Here’s a letter from Dr P with some interesting X-ray findings.

Meanwhile, she continued: ‘The pain’s there all the time you know. I just don’t know which of my painkillers to take most days. I’ve tried tramadol, naproxen, paracetamol, co-codamol. Isn’t there anything stronger? Why can’t I have something stronger?’

And here’s one from Dr M with some blood tests. 

‘And then there’s the pain in my hands. Some days it’s one side, some days it’s the other, now and again it’s both. Why can’t you tell me what it is Doctor? Why can’t anybody tell me what it is? And my shoulder. Sometimes I can’t even move my shoulder. Why doesn’t Dr P want to send me back to the Physiotherapist? Last time all she did was give me exercises to try. There must be something else that a physiotherapist can do, what with all that training.’

This follow up letter from Dr P seems to imply that Dr M hasn’t interpreted that scan result in the way that he would.

‘And don’t get me started on trying to get to sleep without something to knock me out at the end of the day. Dr P even put me on an anti-depressant to try and get me off to sleep and it really didn’t help. He said it would help the pain and help me sleep. It didn’t do either. Do you know what, Doctor? Some mornings I can’t even feel the fingers in my hands. They’re numb. What’s causing that?’ 

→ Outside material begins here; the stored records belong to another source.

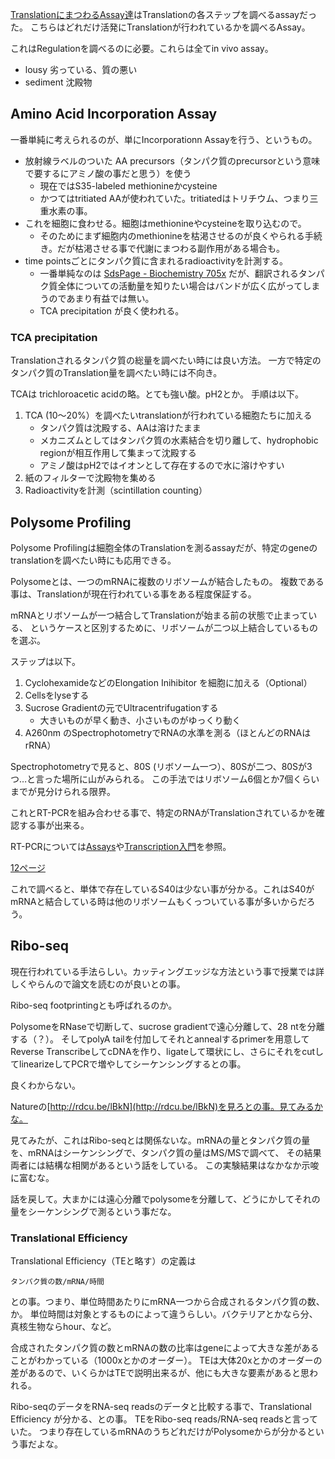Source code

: [TranslationにまつわるAssay達](TranslationにまつわるAssay達.md)はTranslationの各ステップを調べるassayだった。
こちらはどれだけ活発にTranslationが行われているかを調べるAssay。

これはRegulationを調べるのに必要。これらは全てin vivo assay。

- lousy 劣っている、質の悪い
- sediment 沈殿物

## Amino Acid Incorporation Assay

一番単純に考えられるのが、単にIncorporationn Assayを行う、というもの。

- 放射線ラベルのついた AA precursors（タンパク質のprecursorという意味で要するにアミノ酸の事だと思う）を使う
   - 現在ではS35-labeled methionineかcysteine
   - かつてはtritiated AAが使われていた。tritiatedはトリチウム、つまり三重水素の事。
- これを細胞に食わせる。細胞はmethionineやcysteineを取り込むので。
    - そのためにまず細胞内のmethionineを枯渇させるのが良くやられる手続き。だが枯渇させる事で代謝にまつわる副作用がある場合も。
- time pointsごとにタンパク質に含まれるradioactivityを計測する。
    - 一番単純なのは [SdsPage - Biochemistry 705x](https://karino2.github.io/Biochemistry705x/SdsPage) だが、翻訳されるタンパク質全体についての活動量を知りたい場合はバンドが広く広がってしまうのであまり有益では無い。
    - TCA precipitation が良く使われる。

### TCA precipitation 

Translationされるタンパク質の総量を調べたい時には良い方法。
一方で特定のタンパク質のTranslation量を調べたい時には不向き。

TCAは trichloroacetic acidの略。とても強い酸。pH2とか。
手順は以下。

1. TCA (10〜20%）を調べたいtranslationが行われている細胞たちに加える
     - タンパク質は沈殿する、AAは溶けたまま
     - メカニズムとしてはタンパク質の水素結合を切り離して、hydrophobic regionが相互作用して集まって沈殿する
     - アミノ酸はpH2ではイオンとして存在するので水に溶けやすい
2. 紙のフィルターで沈殿物を集める
3. Radioactivityを計測（scintillation counting）

## Polysome Profiling

Polysome Profilingは細胞全体のTranslationを測るassayだが、特定のgeneのtranslationを調べたい時にも応用できる。

Polysomeとは、一つのmRNAに複数のリボソームが結合したもの。
複数である事は、Translationが現在行われている事をある程度保証する。

mRNAとリボソームが一つ結合してTranslationが始まる前の状態で止まっている、
というケースと区別するために、リボソームが二つ以上結合しているものを選ぶ。

ステップは以下。

1. CyclohexamideなどのElongation Inihibitor を細胞に加える（Optional）
2. Cellsをlyseする
3. Sucrose Gradientの元でUltracentrifugationする
   - 大きいものが早く動き、小さいものがゆっくり動く
4. A260nm のSpectrophotometryでRNAの水準を測る（ほとんどのRNAはrRNA）

Spectrophotometryで見ると、80S (リボソーム一つ）、80Sが二つ、80Sが3つ…と言った場所に山がみられる。
この手法ではリボソーム6個とか7個くらいまでが見分けられる限界。

これとRT-PCRを組み合わせる事で、特定のRNAがTranslationされているかを確認する事が出来る。

RT-PCRについては[Assays](Assays.md)や[Transcription入門](Transcription入門.md)を参照。

[12ページ](https://karino2.github.io/ImageGallery/MolecularBiology728x3.html#lg=1&slide=11)

これで調べると、単体で存在しているS40は少ない事が分かる。これはS40がmRNAと結合している時は他のリボソームもくっついている事が多いからだろう。

## Ribo-seq

現在行われている手法らしい。カッティングエッジな方法という事で授業では詳しくやらんので論文を読むのが良いとの事。

Ribo-seq footprintingとも呼ばれるのか。

PolysomeをRNaseで切断して、sucrose gradientで遠心分離して、28 ntを分離する（？）。
そしてpolyA tailを付加してそれとannealするprimerを用意してReverse TranscribeしてcDNAを作り、ligateして環状にし、さらにそれをcutしてlinearizeしてPCRで増やしてシーケンシングするとの事。

良くわからない。

Natureの[http://rdcu.be/lBkN](http://rdcu.be/lBkN)を見ろとの事。見てみるかな。

見てみたが、これはRibo-seqとは関係ないな。mRNAの量とタンパク質の量を、mRNAはシーケンシングで、タンパク質の量はMS/MSで調べて、
その結果両者には結構な相関があるという話をしている。
この実験結果はなかなか示唆に富むな。

話を戻して。大まかには遠心分離でpolysomeを分離して、どうにかしてそれの量をシーケンシングで測るという事だな。

### Translational Efficiency

Translational Efficiency（TEと略す）の定義は

```
タンパク質の数/mRNA/時間
```

との事。つまり、単位時間あたりにmRNA一つから合成されるタンパク質の数、か。
単位時間は対象とするものによって違うらしい。バクテリアとかなら分、真核生物ならhour、など。

合成されたタンパク質の数とmRNAの数の比率はgeneによって大きな差があることがわかっている（1000xとかのオーダー）。
TEは大体20xとかのオーダーの差があるので、いくらかはTEで説明出来るが、他にも大きな要素があると思われる。

Ribo-seqのデータをRNA-seq readsのデータと比較する事で、Translational Efficiency が分かる、との事。
TEをRibo-seq reads/RNA-seq readsと言っていた。
つまり存在しているmRNAのうちどれだけがPolysomeからが分かるという事だよな。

Has anyone thought about trying an alternative disease modifying drug? I can’t find a reference in the letters I’ve read so far to anything ending in -mab or -cept. Should I refer her back to Dr M or has she already considered that option and decided against it?

Try as I might. I just couldn’t get my head around the problem. Something in the background must have been distracting me and derailing my train of thought… 

‘Well, maybe it’s not all the fingers, maybe it’s just some of the fingers. It’s so hard to tell when you’re in continuous pain like I am. Every day. And why do I feel so tired all the time? Do you think I might be anaemic? How would I know if I was anaemic?’

Then it dawned on me. This poor deranged soul would get a lot more out of the consultation if she left the room or hadn’t turned up at all. Rather than yattering non-stop, she could have asked the receptionist to ask me to spend ten minutes looking through her medical record to see if I could offer her anything new, vis a vis the ongoing pain situation.

Instead, she managed to thwart my every effort to get a handle on what her true diagnosis might be, whether it really was the hydroxychloroquine that made her eyes go funny or whether she just has an incidental funny-eye syndrome. She almost, but not quite, managed to hide the fact that she’s probably developed carpal tunnel syndrome in addition to her other woes, in the way that panellists attempt to sneak factual statements past their opponents in ‘The Unbelievable Truth’.

In the end, she went home happy, clutching a referral form. I’m not about to disillusion her by pointing out that a brace of nerve conduction studies and a couple of carpal steroid injections aren’t going to amount to a panacea.

I can’t wait for the day when the telephone consultation becomes the norm:

‘Just putting you on hold caller, do hang on…’ And I’m putting the handset on mute, just so I can hear myself think.